Dentro de sesenta años

Finalmente, si es verdad que, tratándose de la construcción de las sociedades, los primeros quinientos años suelen ser los más difíciles, podemos decir que no es poco el camino que llevamos adelantado. El ITESO, esta institución que se inscribe en corrientes de siglos y de milenios, tiene que celebrar por lo mucho que ha enriquecido a tantos individuos y a la sociedad en los sesenta años que han transcurrido desde su fundación, y a partir de ahora continuará sin duda, en compañía de sus congéneres universitarios, realizando aportaciones significativas para ayudar a ir construyendo con tenacidad y paciencia los ámbitos idóneos para que florezca una sociedad que no necesite líderes porque tendrá elites responsables que sepan integrar y reconciliar, e instituciones sólidas que puedan dar a cada persona un trato más justo y eficaz. ¿Quién hubiera imaginado hace apenas sesenta años en un país con un sistema universitario que estaba apenas en ciernes, en una sociedad crispada por los antagonismos ideológicos, el dinamismo y el vigor que iba a alcanzar hoy esta institución (para no hablar de sus espléndidas arboledas)?

¿Qué estarán celebrando dentro de sólo 60 años los herederos de los colegios tapatíos de Santo Tomás (1591), San Juan Bautista (1696), San José (1906) o del Instituto de Ciencias (1920) y del ITESO (1957)? Tal vez la fortaleza, aunque sea incipiente, de una economía más solidaria, de una sociedad cuyas instituciones comiencen a garantizar un verdadero Estado de derecho, de un país dotado de verdaderos órganos profesionales de administración pública (servicio civil de carrera) y de sistemas de participación ciudadana más activos e integradores que los actuales. Sería simplemente continuar el legado de la generación de los jesuitas expulsos que desde Bolonia se empeñaron en construir en torno al nombre de México la matriz mestiza que tanto ha hecho por acercarnos y reconciliarnos.

 

[*] Conferencia presentada en el VI Encuentro El Humanismo y las Humanidades en la tradición educativa de la Compañía de Jesús. Primera mesa: La universidad en el mundo, realizado en el ITESO, Tlaquepaque, Jalisco, 23 de octubre de 2017.

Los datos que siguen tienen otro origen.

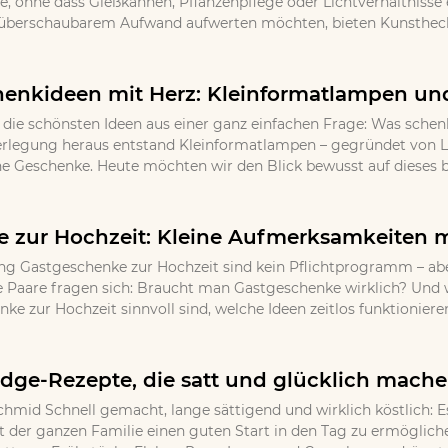
 ohne dass Gießkannen, Pflanzenpflege oder Lichtverhältnisse ei
 überschaubarem Aufwand aufwerten möchten, bieten Kunsthecke
henkideen mit Herz: Kleinformatlampen und
ie schönsten Ideen aus einer ganz einfachen Frage: Was schen
erlegung heraus entstand Kleinformatlampen – gegründet von L
he Geschenke. Heute möchten wir den Blick bewusst auf dieses be
 zur Hochzeit: Kleine Aufmerksamkeiten 
 Gastgeschenke zur Hochzeit sind kein Pflichtprogramm – aber
e Paare fragen sich: Braucht man Gastgeschenke wirklich? Und 
e zur Hochzeit sinnvoll sind, welche Ideen zeitlos funktioniere
ridge-Rezepte, die satt und glücklich mach
chmid Schnell gemacht, lange sättigend und wirklich köstlich: E
der ganzen Familie einen guten Start in den Tag zu ermöglichen.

[**] Doctor honoris causa por el Sistema Universitario Jesuita de la Provincia Mexicana. Doctor en Etnología y diplomado de Estudios Avanzados por la Universidad de París VII. Diplomado por la Escuela de Altos Estudios en Ciencias Sociales de París. Profesor del ITESO y director del Instituto de Investigaciones Artes de México.